Les lucarnes du toit ont été supprimées. Les tuiles en nid d’abeille ont été remplacées par des tuiles orthogonales.

Les moulures des plafonds, les boiseries des parois et les magnifiques parquets ont été éliminé et remplacés par du carton, du plâtre et du ciment.

Les vieux pavés usés du jardin, un peu comme ceux entourant la fontaine des Six Pompes, ont été tous enlevés.

Quelques pavés du jardin

Pourtant, le bâtiment possédait des caractéristiques uniques: une belle porte d’entrée en pierre de taille à l’allure hors norme (encadrement néo-baroque); des appartements dépourvus de couloirs centraux et n’ayant pas la même configuration du côté est et du côté ouest; une baie vitrée dans la cage d’escalier; un jeu de lumière subtil et savant permettant d’éclairer la totalité des pièces, des caves au grenier, d’une manière naturelle.

Un aperçu de l’entrée

 

Verrière surplombant la cage d’escalier

Malgré toutes ces particularités (la cage d’escalier est mentionnée à l’Inventaire fédéral des sites construits à protéger en Suisse), rien n’a été protégé, ni sauvegardé.
À maintes reprises, j ‘ai croisé dans ce coin du quartier des Terreaux, le conseiller communal Théo Huguenin-Elie qui se rendait trois maisons plus loin, en compagnie d’un de ses collègues du Conseil communal, Jean-Daniel Jeanneret. dans un immeuble appartenant à ce dernier. Cela n’a rien changé au désastre, malgré leurs professions de foi de sauvegarder le patrimoine. Las, c’est un immeuble privé…
Les loyers sont passés de 280 CHF à 1’400 CHF par mois.

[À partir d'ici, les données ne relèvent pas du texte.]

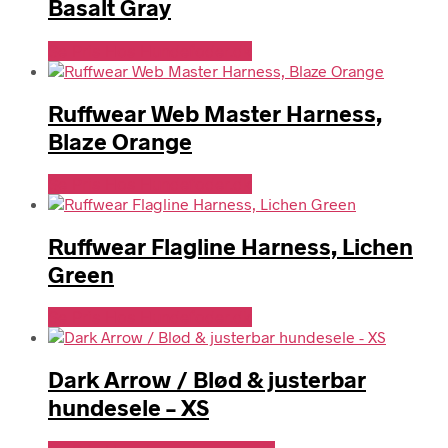
Basalt Gray
Se Pris Hos Hundefoder.dk
Ruffwear Web Master Harness,
Blaze Orange
Se Pris Hos Hundefoder.dk
Ruffwear Flagline Harness, Lichen
Green
Se Pris Hos Hundefoder.dk
Dark Arrow / Blød & justerbar
hundesele – XS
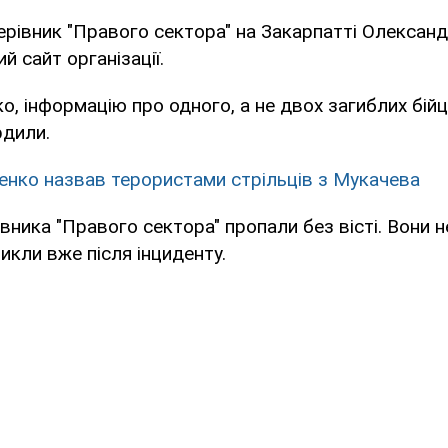
ерівник "Правого сектора" на Закарпатті Олександ
й сайт організації.
о, інформацію про одного, а не двох загиблих бійц
рдили.
нко назвав терористами стрільців з Мукачева
ника "Правого сектора" пропали без вісті. Вони н
никли вже після інциденту.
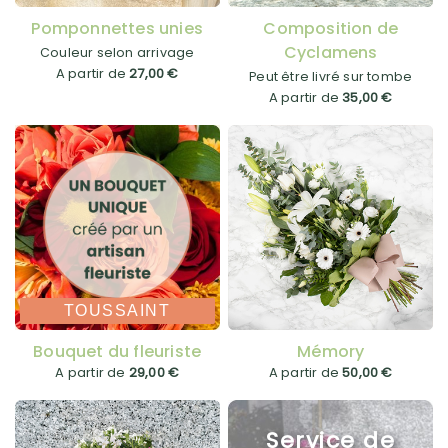
Pomponnettes unies
Composition de
Cyclamens
Couleur selon arrivage
A partir de
27,00 €
Peut être livré sur tombe
A partir de
35,00 €
TOUSSAINT
Bouquet du fleuriste
Mémory
A partir de
29,00 €
A partir de
50,00 €
Service de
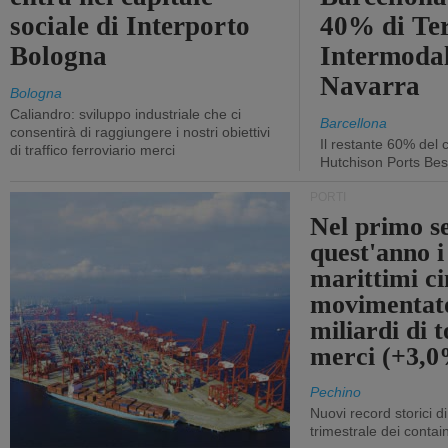
sociale di Interporto
40% di Te
Bologna
Intermodal
Navarra
Bologna
Caliandro: sviluppo industriale che ci
Barcellona
consentirà di raggiungere i nostri obiettivi
Il restante 60% del c
di traffico ferroviario merci
Hutchison Ports Bes
PORTI
Nel primo s
quest'anno i
marittimi ci
movimentato
miliardi di t
merci (+3,
Pechino
Nuovi record storici di
trimestrale dei contai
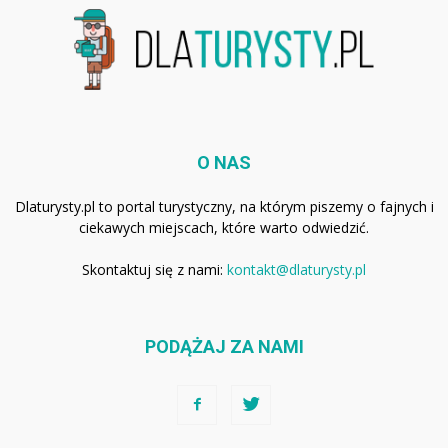
O NAS
Dlaturysty.pl to portal turystyczny, na którym piszemy o fajnych i
ciekawych miejscach, które warto odwiedzić.
Skontaktuj się z nami:
kontakt@dlaturysty.pl
PODĄŻAJ ZA NAMI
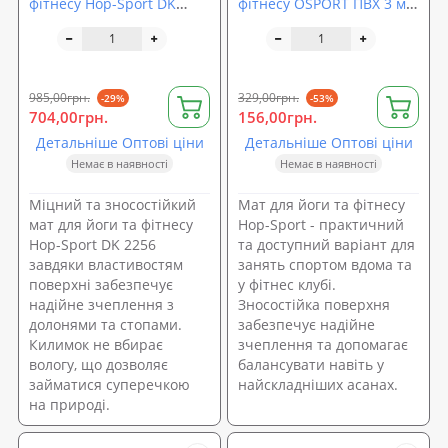
фітнесу Hop-Sport DK
фітнесу OSPORT ПВХ 3 мм
2256
(FI-0100)
985,00грн.
329,00грн.
-29%
-53%
704,00грн.
156,00грн.
Детальніше Оптові ціни
Детальніше Оптові ціни
Немає в наявності
Немає в наявності
Міцний та зносостійкий
Мат для йоги та фітнесу
мат для йоги та фітнесу
Hop-Sport - практичний
Hop-Sport DK 2256
та доступний варіант для
завдяки властивостям
занять спортом вдома та
поверхні забезпечує
у фітнес клубі.
надійне зчеплення з
Зносостійка поверхня
долонями та стопами.
забезпечує надійне
Килимок не вбирає
зчеплення та допомагає
вологу, що дозволяє
балансувати навіть у
займатися суперечкою
найскладніших асанах.
на природі.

Vous pouvez constater que les vieux trottoirs en granit du Gothard ayant environ 150 ans sont en train d’être rapidement changés par une qualité merdique du genre des lignes d’Espacité. Merci d’exister UNESCO.

En fin de compte

Les habitants de ce grand village n’ont pas su saisir l’opportunité unique qui s’offrait à eux entre la fin des années 70 et le début des années 90 (ils sont restés immobiles, yeah, c’est le rock du pétrif yeah). À cette époque, les immeubles de 4 à 8 appartements étaient vendus entre 50’000 et 120’000 CHF et les travailleurs avaient la possibilités de les acquérir avec des 2ème pilier plus fourni qu’aujourd’hui. Désormais, les maisons sont hors de prix et les gens dilapident leurs 2ème pilier dans des créations de petits magasins rêvés, mais non viables.

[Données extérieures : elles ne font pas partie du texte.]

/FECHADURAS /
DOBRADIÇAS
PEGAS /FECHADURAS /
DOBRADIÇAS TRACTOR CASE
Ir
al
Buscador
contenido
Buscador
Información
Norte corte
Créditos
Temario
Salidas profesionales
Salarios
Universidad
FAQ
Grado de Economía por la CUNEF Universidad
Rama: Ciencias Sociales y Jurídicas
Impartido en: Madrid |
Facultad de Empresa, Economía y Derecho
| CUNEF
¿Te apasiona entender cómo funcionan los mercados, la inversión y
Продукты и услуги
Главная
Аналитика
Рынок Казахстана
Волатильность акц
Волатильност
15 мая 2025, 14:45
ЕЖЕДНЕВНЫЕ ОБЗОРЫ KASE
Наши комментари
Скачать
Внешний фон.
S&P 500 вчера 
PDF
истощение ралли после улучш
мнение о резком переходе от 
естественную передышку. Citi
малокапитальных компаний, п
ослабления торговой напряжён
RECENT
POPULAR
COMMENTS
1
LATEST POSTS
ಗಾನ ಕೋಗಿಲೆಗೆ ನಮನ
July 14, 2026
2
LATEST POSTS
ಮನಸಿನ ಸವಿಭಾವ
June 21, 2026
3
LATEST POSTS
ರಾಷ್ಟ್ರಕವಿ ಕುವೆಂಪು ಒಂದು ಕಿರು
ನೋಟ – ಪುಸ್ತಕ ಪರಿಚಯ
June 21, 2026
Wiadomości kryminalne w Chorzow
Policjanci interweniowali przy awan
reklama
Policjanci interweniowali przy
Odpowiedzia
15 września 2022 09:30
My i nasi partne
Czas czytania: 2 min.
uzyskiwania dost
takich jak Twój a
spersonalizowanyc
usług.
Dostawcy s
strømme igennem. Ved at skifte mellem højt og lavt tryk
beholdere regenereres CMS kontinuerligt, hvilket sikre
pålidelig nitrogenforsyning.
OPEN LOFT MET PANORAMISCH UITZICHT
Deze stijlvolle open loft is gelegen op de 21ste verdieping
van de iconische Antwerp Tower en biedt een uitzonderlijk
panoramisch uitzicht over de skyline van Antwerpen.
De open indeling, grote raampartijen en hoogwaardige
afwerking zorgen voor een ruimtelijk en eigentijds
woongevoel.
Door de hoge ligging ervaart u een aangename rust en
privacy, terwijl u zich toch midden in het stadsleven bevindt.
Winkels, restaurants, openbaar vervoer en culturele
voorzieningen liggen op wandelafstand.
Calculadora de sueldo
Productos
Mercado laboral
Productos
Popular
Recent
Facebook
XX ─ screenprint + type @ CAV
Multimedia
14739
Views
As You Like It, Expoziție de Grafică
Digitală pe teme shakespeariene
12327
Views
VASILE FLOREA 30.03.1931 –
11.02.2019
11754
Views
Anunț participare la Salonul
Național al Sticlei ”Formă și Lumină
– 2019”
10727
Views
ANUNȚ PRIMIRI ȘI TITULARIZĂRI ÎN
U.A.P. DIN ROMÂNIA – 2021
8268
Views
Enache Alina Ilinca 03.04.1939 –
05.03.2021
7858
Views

Ce que l’on ne vous dit pas, c’est qu’après plus de cinq ans de travail au même endroit, votre employeur doit alimenter votre 2ème pilier d’une somme équivalente à vos cotisations. Vous n’avez plus le droit d’utiliser votre 2ème pilier pour acquérir un bien immobilier après 61 ans.

Tous ces divorces et séparations suivis de gardes partagés des enfants, quel aubaine pour le marché de l’immobilier: la surface occupée par habitants a doublé en quelques décennies.